### Recorded data:
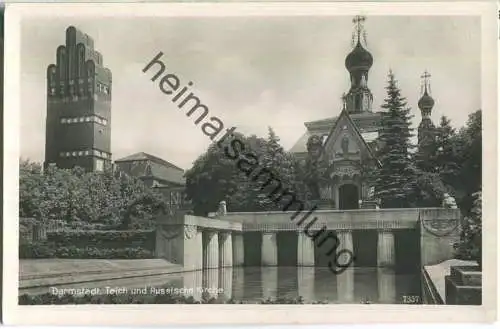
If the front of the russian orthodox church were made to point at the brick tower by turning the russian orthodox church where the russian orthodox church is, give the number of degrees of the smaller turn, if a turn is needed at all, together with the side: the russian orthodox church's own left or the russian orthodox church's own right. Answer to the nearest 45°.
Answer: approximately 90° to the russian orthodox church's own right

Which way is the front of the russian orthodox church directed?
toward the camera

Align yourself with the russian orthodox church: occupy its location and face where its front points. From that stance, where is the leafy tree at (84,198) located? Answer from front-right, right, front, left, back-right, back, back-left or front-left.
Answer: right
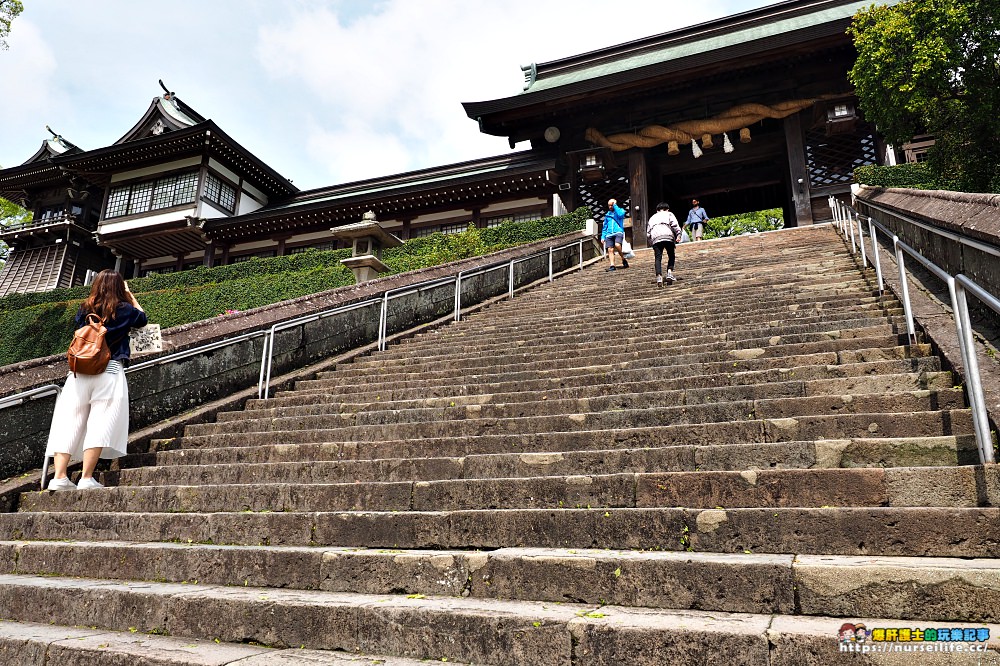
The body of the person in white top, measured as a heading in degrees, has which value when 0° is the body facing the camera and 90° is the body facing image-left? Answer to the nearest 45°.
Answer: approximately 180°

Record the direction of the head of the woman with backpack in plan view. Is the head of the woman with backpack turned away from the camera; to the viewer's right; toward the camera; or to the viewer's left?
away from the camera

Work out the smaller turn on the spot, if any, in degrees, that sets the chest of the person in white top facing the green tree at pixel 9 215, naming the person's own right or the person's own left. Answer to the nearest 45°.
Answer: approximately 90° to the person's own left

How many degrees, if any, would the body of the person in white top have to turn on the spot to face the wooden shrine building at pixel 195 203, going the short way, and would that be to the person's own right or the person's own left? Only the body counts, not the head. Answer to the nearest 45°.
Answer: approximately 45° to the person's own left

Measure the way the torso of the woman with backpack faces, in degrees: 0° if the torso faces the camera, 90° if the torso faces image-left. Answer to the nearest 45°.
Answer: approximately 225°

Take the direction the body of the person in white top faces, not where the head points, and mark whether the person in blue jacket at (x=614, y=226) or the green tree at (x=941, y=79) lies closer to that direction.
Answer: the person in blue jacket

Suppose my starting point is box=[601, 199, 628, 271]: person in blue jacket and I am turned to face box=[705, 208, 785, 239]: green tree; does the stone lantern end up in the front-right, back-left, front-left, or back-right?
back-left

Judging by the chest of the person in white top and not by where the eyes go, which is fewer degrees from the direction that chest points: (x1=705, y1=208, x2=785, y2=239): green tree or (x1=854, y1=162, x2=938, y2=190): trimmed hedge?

### What to do:
Pull out every line of the entries above that contains the word "facing", and copy each such line in full.

### Finished task:
The body of the person in white top, measured as a heading in degrees, has which value when 0° is the body facing the camera and 90° is the body facing image-left? Answer to the nearest 45°.
Work out the smaller turn on the spot, if any, in degrees, that sets the chest of the person in white top facing the green tree at pixel 9 215, naming the person's own right or the person's own left. Answer to the nearest 45°.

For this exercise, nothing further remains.